A quick Google search will show many prominent African-American athletes and stars making the same gesture for various reasons – including former president Barack Obama.

It’s a Hoax

The best part about this is that NBC, despite blurring out the symbol and claiming it’s a ‘white power’ gesture, admits later in the story that the whole thing is a hoax.

According to the report, it “stems from a hoax by members of the website 4chan to ‘falsely promote the gesture as a hate symbol.'”

 

NBC adds that the ADL has stated: “The hoaxers hoped ‘the media and liberals would overreact by condemning a common image as white supremacist.'”

The network and the Chicago Cubs bought it hook, line, and sinker.

Theo Epstein is Ignorant

Theo Epstein, President of Baseball Operations for the Cubs, issued a statement which shows the depth of his ignorance on the matter.

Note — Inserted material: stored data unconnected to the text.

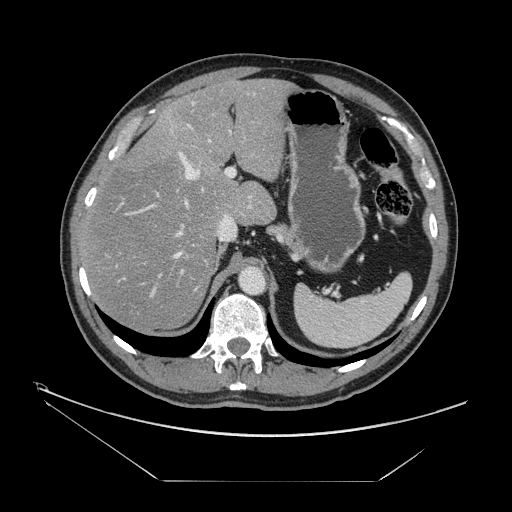
Contrast-enhanced abdominal CT, one axial slice. Position 101 of 161 along the scan axis. 120 kVp. Intravenous contrast given. Soft-tissue window (W 400 / L 40 HU). 2.5 mm slice thickness. 512 × 512 image matrix, field of view 440 × 440 mm. Case-level facts recorded for this patient, not image findings: patient: male, age 62 years at operation; diagnosis: colorectal cancer liver metastases, imaged before liver resection; multiple liver metastases: yes; largest metastasis: 4.2 cm; disease in both lobes: yes.
Structures marked on this image (outlined manually by an expert reader):
- hepatic veins: bounding box (x1, y1, x2, y2) in pixels: (122, 125, 210, 280)
- liver: (82, 80, 290, 329)
- planned liver remnant (the part of the liver to remain after resection): (81, 80, 290, 329)
- portal vein (with intrahepatic branches): (114, 93, 255, 299)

“The incident last night is truly disgusting,” Epstein told reporters. “It gave me shivers to watch that, to see that take place at Wrigley Field.

“The person responsible for that gesture will never be welcomed back at Wrigley Field,” he concluded.

For his part, Glanville issued a statement praising the Cubs for trying to “uphold an inclusive environment at Wrigley Field” and understanding “the implications of [how] this would affect me as a person of color.”

Glanville, Epstein, the Chicago Cubs, and Major League Baseball owe this fan an apology.